Few of the common Non Functional Requirements are listed out below:
1. System Performance (considering Speed and/or memory):
This requirement concerns about how the system performs during peak loads. A few pointers on this are provided below:
- How much memory will it consume during peak load?
- Will the infrastructure/hardware support such peak traffic?
- How many transactions per second can the system support?
2. System Security:
Security encompasses wide ranging concerns as below:
- Data security (including both data in motion and data at rest)
- Security of the web layer against various attacks
- Security of the infrastructure components
- Application user security (with respect to User roles)

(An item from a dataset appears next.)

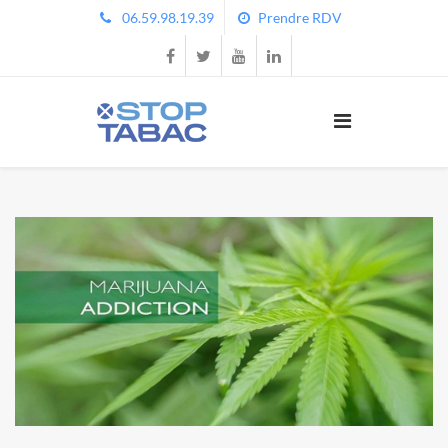
06.59.98.19.39
Prendre RDV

- Security processes like SSL certificate/Key policy, Renewal processes, maintenance of certificates/Keys.
3. Usability:
Usability, concerns about the ease of use of the system, from User Interface perspective. There could be certain tradeoffs between usability and performance or usability and security. For example a certain feature could be extremely user friendly but could impact performance or compromise security.
4. Availability:
Availability, concerns with the average up time of the system. For e.g., if the requirement mandates that the system be available ‘24X7X365’, then it implies that the system be available all the times. Also, we need to factor in the downtimes during upgrades or release times, if required. This in turn, could decide the deployment/upgrade strategies.
5. Compliance:
This requirement concerns with compliance to laws and regulations depending on local laws, State/Country specific laws. For e.g., certain country laws do not allow personal data to reside outside of the country. So if we are considering using a public cloud (which could host data in any datacenter across the world) for a system which collects personal data from citizens, then we need check the regulations for that country.
6. Fault tolerance:
Fault tolerance, concerns with the system behavior when there is a failure. The failure could be a hardware failure, or failure of an application component or a failure of installed software or even a malfunction of the application. When these failures happen, we need to understand what is the impact on the end user and how is the normal functioning of the system impacted. Also, we need to figure out ways to recover from failures, and how to complete or retry any incomplete or erroneous transactions. These factors would have a major impact on the system design. For instance, if the system is interacting with another third party system, then we need to account for failures within our system and also the possible impact on the third party system as well. We should also look out for Single point of failures within the system (This concept is explained in detail in a separate section, later in the book).
7. Scalability:
Scalability, concerns with the ability of the system to cater to varying workload. A few factors regarding scalability are listed out below:
- Is the system capable of scaling horizontally?
- Is every component of the system scalable?
- Is the infrastructure scalable?
- Will the network be able to cater to the peak workload?
8. Extensibility:
Extensibility, concerns with the flexibility of the system for future extensions. For example, there could be integrations with new systems in future or there could be certain requirements which would require building upon existing features without doing a lot of rework. It is important to understand the overall vision from business perspective and foresee what is coming, to be able to build an extensible system.
9. Maintainability:
Maintainability, concerns with the ease of maintaining and supporting the application from an operational stand point. It includes adhering to standards and using the right design patterns to ensure that the system is built in a uniform way which could be easily understood by anybody.
10. Interoperability:
Interoperability, concerns with the ability of the system to integrate with other systems. This is possible when we stick to open standards and open protocols. Conformance to open standards while designing (for example using standards like REST, SOAP), or using open exchange formats like XML, JSON etc. will help greatly in making the system interoperable. In certain situations, depending on the domain, we might need to use standard message formats, like standard XSDs (For example there are certain industry standard XML formats for Banking, Health care domains). Adhering to these standards help in the ease of integration with other systems.